Trial investigators reported similar baseline characteristics between groups, except the dabigatran group was 0.6 years older on average.
"In our trial, extended ECG monitoring after randomization was performed in only 14% of patients; therefore, we do not have a systematic assessment of the occurrence of atrial fibrillation," Diener's group acknowledged.
That said, the strengths of RE-SPECT ESUS included its large sample size and sufficient stroke events to match expectations from the power calculation for the trial, according to the investigators.

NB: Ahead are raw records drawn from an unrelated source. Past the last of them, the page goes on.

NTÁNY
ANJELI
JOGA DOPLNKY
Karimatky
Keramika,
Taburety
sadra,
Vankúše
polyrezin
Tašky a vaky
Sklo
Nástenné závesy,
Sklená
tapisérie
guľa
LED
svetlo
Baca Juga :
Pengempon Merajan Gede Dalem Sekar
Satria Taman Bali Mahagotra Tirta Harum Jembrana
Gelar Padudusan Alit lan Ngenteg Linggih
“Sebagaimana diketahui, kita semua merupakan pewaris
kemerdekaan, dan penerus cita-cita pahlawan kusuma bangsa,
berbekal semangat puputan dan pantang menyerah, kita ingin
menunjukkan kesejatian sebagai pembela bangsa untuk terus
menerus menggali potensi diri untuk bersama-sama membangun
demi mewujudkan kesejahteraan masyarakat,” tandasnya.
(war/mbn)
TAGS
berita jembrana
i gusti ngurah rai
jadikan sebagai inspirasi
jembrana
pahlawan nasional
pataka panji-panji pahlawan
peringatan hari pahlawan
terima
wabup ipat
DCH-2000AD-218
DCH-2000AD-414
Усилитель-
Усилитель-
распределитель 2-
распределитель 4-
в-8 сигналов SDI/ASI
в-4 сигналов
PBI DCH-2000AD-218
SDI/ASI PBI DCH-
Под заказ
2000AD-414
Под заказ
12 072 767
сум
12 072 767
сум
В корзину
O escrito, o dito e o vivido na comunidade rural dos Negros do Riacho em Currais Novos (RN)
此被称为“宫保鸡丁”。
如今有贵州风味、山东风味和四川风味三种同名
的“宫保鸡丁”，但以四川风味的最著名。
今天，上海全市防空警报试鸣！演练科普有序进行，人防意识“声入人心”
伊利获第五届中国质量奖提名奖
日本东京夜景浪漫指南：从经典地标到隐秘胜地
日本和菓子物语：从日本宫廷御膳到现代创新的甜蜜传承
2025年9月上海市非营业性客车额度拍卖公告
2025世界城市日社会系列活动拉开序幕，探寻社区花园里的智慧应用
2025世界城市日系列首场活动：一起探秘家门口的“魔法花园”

The study was supported by Boehringer Ingelheim.
Diener reported receiving honoraria from Abbott, Allergan, Bayer Vital, Bristol-Myers Squibb, BrainsGate, CoAxia, Corimmun, Covidien, Daiichi Sankyo, D-Pharm, EV3, Fresenius, Knoll, Merck Sharpe & Dohme, Lilly, Medtronic, Mind-Frame, Neurobiological Technologies, Novo Nordisk, Paion, Parke-Davis, Pfizer, Schering-Plough, Servier, Solvay, ThromboGenics, and Wyeth; grant support and honoraria from AstraZeneca, Boehringer Ingelheim, GlaxoSmithKline, Janssen-Cilag, Novartis, and Sanofi Aventis; and grant support from Lundbeck, Synagis, and Talecris.

last updated 05.16.2019

• Primary Source

  New England Journal of Medicine

  Source Reference: Diener HC, et al "Dabigatran for prevention of stroke after embolic stroke of undetermined source" New Engl J Med 2019; DOI: 10.1056/NEJMoa1813959.